Située au pied de la butte d’Usson, la commune de Saint-Rémy-de-Chargnat est traversée par la rivière l’Eau-Mère, qui sépare ses deux quartiers historiques : Saint-Rémy et Chargnat. Ces deux bourgs, réunis aujourd’hui en un seul chef-lieu, témoignent d’une histoire ancienne et singulière.
Dès le début du Xe siècle, Acfred, duc d’Aquitaine et comte d’Auvergne, fait don d’une église située près de Chargnat, dédiée à Saint-Rémy, à l’abbaye de Sauxillanges lors de sa fondation. Un prieuré est attesté dès l’an 999, et l’abbaye détient alors la nomination de la cure.
Des vestiges monétaires de l’époque mérovingienne attestent l’existence d’un vicus à Chargnat, désigné sous le nom de Vico Santi Remedi. Cette appellation, inspirée d’un saint, suggère déjà la coexistence de deux pôles distincts : un quartier ecclésiastique et un autre à vocation plus commerciale.
Au fil du Moyen Âge, le village se structure autour de deux entités :
Dans la première moitié du XIIe siècle, le comte d’Auvergne et le prieur de Sauxillanges se partagent la souveraineté et les revenus de Chargnat, notamment ceux issus des foires.
Subordonné à la seigneurie d’Usson, Chargnat se développe tout au long du Moyen Âge et bénéficie de privilèges notables. En 1480, Louis bâtard de Bourbon, seigneur d’Usson, obtient l’autorisation royale d’y créer un marché hebdomadaire et des foires annuelles, renforçant son rôle économique.
Au XVIe siècle, Chargnat est qualifiée de « ville », puis de place forte. Des éléments de fortifications sont encore visibles aujourd’hui, notamment une tour circulaire percée d’une archère canonnière, vestige de son enceinte défensive.

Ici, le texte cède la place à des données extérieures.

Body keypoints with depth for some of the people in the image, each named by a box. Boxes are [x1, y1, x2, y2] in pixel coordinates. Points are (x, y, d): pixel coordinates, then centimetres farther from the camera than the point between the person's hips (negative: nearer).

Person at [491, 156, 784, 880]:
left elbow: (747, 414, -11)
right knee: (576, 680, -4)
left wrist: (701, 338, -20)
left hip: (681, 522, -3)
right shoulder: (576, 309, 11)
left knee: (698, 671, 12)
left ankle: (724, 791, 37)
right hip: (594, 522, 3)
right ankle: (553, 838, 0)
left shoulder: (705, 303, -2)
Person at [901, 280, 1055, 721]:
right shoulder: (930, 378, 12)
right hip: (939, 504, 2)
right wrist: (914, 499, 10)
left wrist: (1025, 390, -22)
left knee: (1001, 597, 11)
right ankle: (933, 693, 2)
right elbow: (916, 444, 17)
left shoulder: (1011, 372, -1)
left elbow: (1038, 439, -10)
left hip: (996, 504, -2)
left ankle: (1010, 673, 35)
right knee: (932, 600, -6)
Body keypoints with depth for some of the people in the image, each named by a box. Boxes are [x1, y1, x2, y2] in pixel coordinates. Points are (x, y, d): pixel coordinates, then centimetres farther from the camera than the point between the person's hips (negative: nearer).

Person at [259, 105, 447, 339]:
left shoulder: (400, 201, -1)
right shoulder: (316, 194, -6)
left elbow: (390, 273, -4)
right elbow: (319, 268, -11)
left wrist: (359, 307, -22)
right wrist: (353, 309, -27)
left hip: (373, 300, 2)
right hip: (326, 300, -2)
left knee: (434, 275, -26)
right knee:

Plusieurs fiefs indépendants existaient sur le territoire, dont La Vernède, Le Pertus, La Chaux ou encore Les Aiguilles. Au XVIIIe siècle, les droits seigneuriaux de Chargnat passent entre différentes familles nobles jusqu’à la Révolution française.
Au XIXe siècle, la création d’une nouvelle route contournant le village entraîne un déclin progressif de l’activité commerciale. Par ailleurs, le village des Pradeaux, autrefois rattaché à la paroisse, devient une commune indépendante en 1790.

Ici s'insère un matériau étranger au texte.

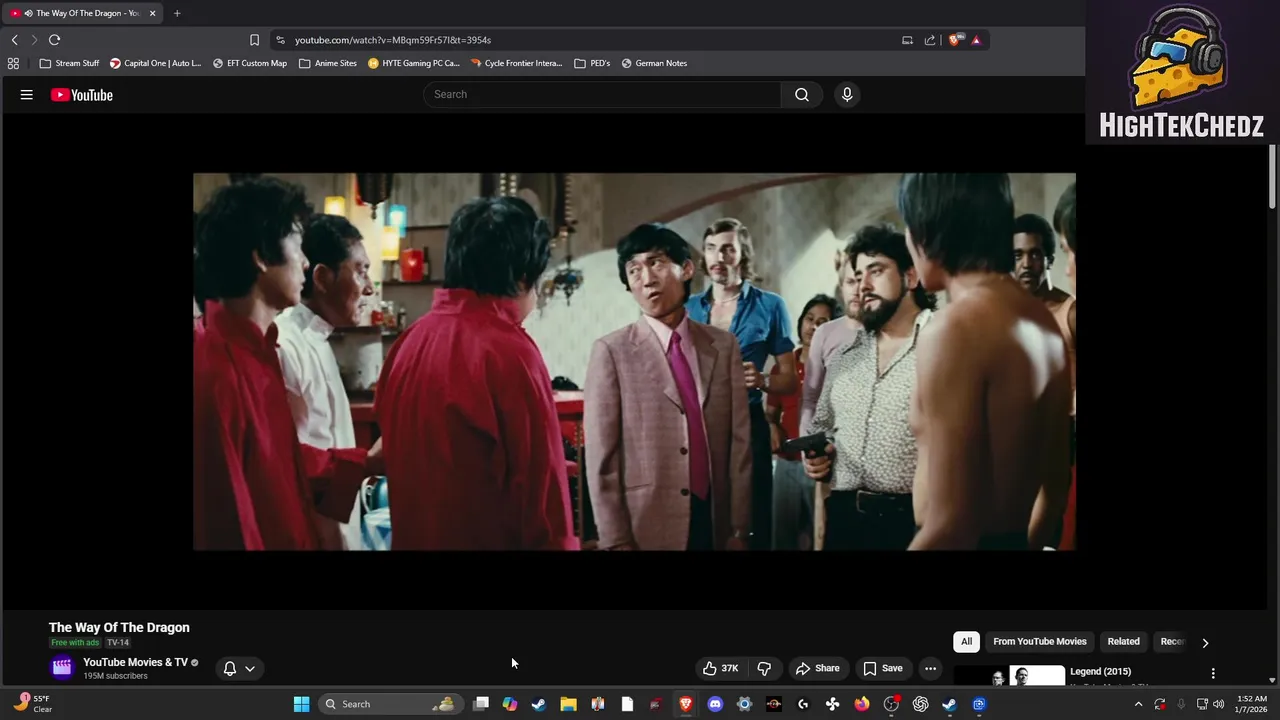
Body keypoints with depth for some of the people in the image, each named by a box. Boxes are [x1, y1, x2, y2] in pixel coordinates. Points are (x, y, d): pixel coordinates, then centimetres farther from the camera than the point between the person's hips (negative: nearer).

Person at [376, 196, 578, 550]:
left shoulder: (408, 342, 3)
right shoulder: (511, 352, -17)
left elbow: (398, 456, 11)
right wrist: (557, 543, -8)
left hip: (413, 539, 7)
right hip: (490, 540, -7)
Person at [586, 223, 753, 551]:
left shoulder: (724, 346, 6)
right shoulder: (612, 352, -4)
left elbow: (739, 441, 4)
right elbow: (602, 457, -7)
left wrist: (739, 527, 1)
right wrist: (616, 540, -11)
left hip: (715, 523, 3)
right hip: (646, 526, -3)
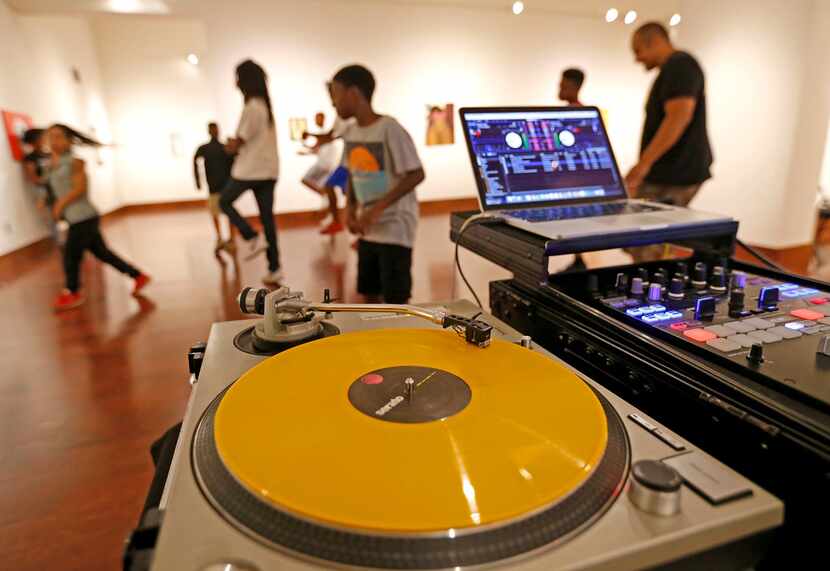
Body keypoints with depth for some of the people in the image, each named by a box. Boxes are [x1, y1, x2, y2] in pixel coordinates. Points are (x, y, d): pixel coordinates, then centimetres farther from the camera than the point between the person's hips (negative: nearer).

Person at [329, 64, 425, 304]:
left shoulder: (390, 129, -15)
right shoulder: (350, 132, 7)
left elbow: (416, 175, -18)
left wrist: (377, 208, -22)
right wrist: (350, 208, 0)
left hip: (394, 228, -7)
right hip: (368, 229, 7)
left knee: (395, 300, -1)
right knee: (369, 294, 14)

Jusqu’à la fin du XVIIIe siècle, l’église paroissiale se situait dans le bourg de Saint-Rémy. Progressivement dégradée et abandonnée après la Révolution, elle est définitivement désaffectée au début du XIXe siècle.

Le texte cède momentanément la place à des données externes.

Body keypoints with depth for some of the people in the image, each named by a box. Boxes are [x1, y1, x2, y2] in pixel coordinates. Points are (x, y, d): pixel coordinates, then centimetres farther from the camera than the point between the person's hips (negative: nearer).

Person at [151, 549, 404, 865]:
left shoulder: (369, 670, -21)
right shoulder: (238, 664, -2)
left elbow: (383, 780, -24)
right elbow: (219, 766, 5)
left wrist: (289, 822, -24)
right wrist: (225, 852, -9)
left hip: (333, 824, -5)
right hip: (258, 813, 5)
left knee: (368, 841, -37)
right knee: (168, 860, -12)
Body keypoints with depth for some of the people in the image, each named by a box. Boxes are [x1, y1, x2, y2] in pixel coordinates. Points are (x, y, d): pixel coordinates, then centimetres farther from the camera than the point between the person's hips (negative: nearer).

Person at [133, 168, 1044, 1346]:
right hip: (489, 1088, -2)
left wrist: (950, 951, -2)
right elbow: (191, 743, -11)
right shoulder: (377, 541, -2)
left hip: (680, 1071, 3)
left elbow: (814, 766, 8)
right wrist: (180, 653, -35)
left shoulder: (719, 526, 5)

L’église de Chargnat, anciennement chapelle Notre-Dame, reconstruite au XIIIe siècle puis remaniée aux XIVe, XVe et XIXe siècles, devient officiellement église paroissiale en 1801. Elle est inscrite à l’inventaire des Monuments historiques depuis le 21 août 1989.
L’ancienne église paroissiale de Saint-Rémy, située à l’est du cimetière, ne conserve aujourd’hui que sa partie orientale. Désormais appelée chapelle Saint-Rémy, elle a fait l’objet de restaurations à la fin du XIXe siècle et au début du XXe siècle. Les parties les plus anciennes visibles dateraient des XVe et XVIe siècles, témoignant de l’importance passée de cet édifice dans la vie religieuse locale.